Wäre man ein Rind, man würde sich hierher wünschen. „La Paloma“ heißt die Estancia im Flecken Medanos, zwanzig Kilometer nördlich des riesigen Rio Paraná. Eine grüne, weitgehend ebene Gegend, 180 Kilometer nordwestlich der argentinischen Metropole Buenos Aires, durchzogen von hunderten Bächen und Tümpeln, die sich regelmäßig auffüllen, wenn der Strom Hochwasser führt. Ein Gebiet, dessen sandige Böden sich nicht eignen für Ackerbau. Das ist der Rinder Glück.

Zwischen 12.000 und 14.000 Jungbullen lässt Ricardo Burgos von zehn berittenen Hirten von Weide zu Weide treiben. Der freundliche Mittfünfziger mit hohen Geheimratsecken und einem kräftigen Händedruck organisiert den Weidemastbetrieb aus seinem kleinen Zwei-Zimmer-Haus hinter der Villa des Betriebsbesitzers. Ein schwerreicher Hauptstädter, der nur gelegentlich vorbeikommt, um ein paar Längen in seinem 25-Meter-Pool zu ziehen. „Unsere Aufzucht gliedert sich in vier Mastgruppen mit 3000 bis 4000 Tieren“, erklärt Burgos, studierter Tierarzt, und jede Einheit umfast 5000 Hektar. 1,2 Hektar pro Jungbullen, da kann sich jeder herzhaft sattfressen.

Burgos bittet zu einer Tour im Jeep über das riesige Gelände.
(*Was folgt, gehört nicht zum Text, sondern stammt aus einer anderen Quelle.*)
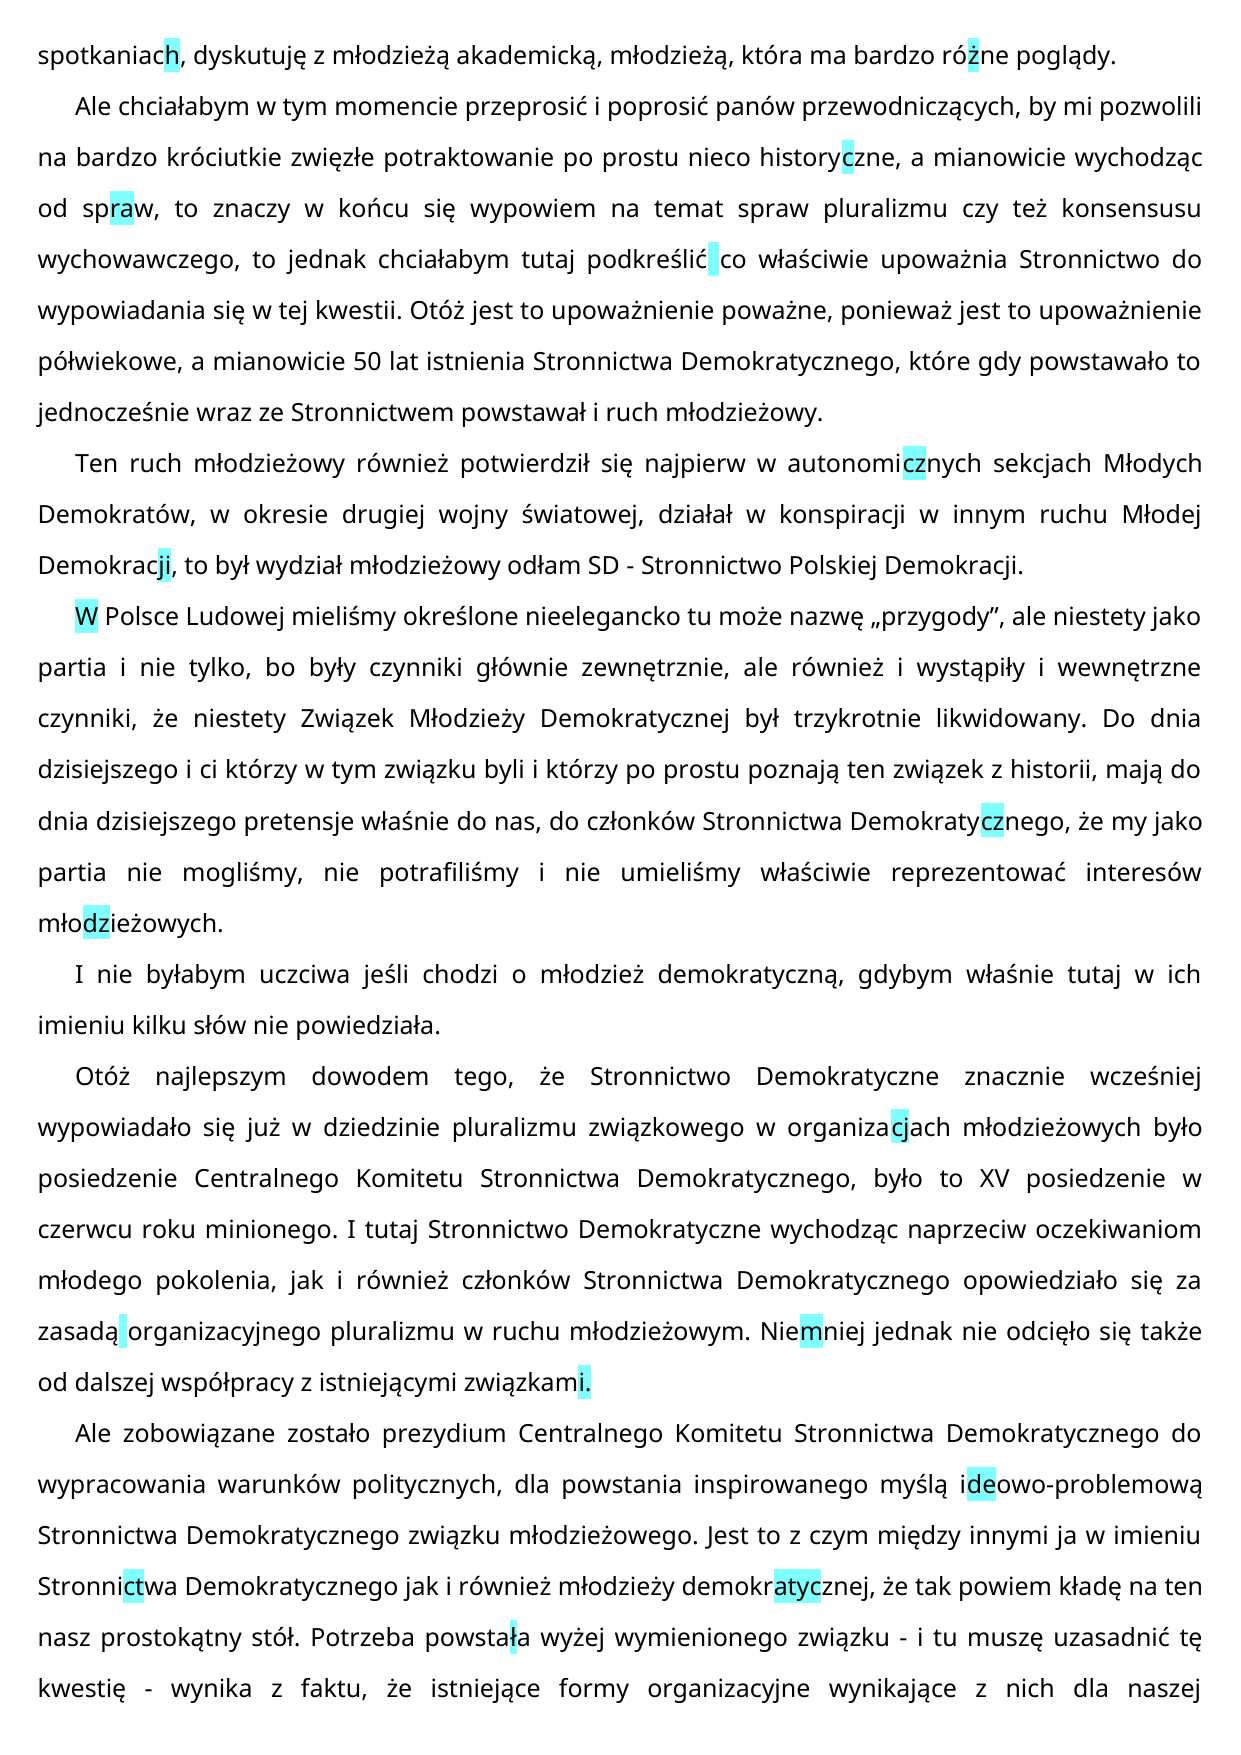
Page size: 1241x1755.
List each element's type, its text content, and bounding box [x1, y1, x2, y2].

Am Ufer des Paranacito, eines stattlichen Nebenarms des großen Stroms, hält er an und wird jäh umringt von hunderten neugierig glotzenden Rindviechern. Man merkt den Tieren an, dass in ihrem Leben nicht allzu viel vorgefallen ist. Langeweile ist so ungefähr das Beste, was einem Fleischrind passieren kann. Die braunen Hereford und die schwarzen Aberdeen Angus gehören zu den begehrtesten Fleischrassen der Welt, besonders, wenn die Tiere mit Naturgräsern gemästet werden, wie diese nassforschen Gesellen, die ihre Schnauzen an das Fenster des Geländewagens drücken. „Diese Tiere hier haben fast das Schlachtgewicht erreicht“, erklärt Ricardo Burgos. Zwischen 480 und 520 Kilogramm wiegen die Tiere, wenn sie auf der Pritsche eines offenen Stattelzuges zur Schlachtbank gefahren werden. Das ist das Exportgewicht eines dreijährigen Bullen, angefressen in 28 Monaten Weidemast.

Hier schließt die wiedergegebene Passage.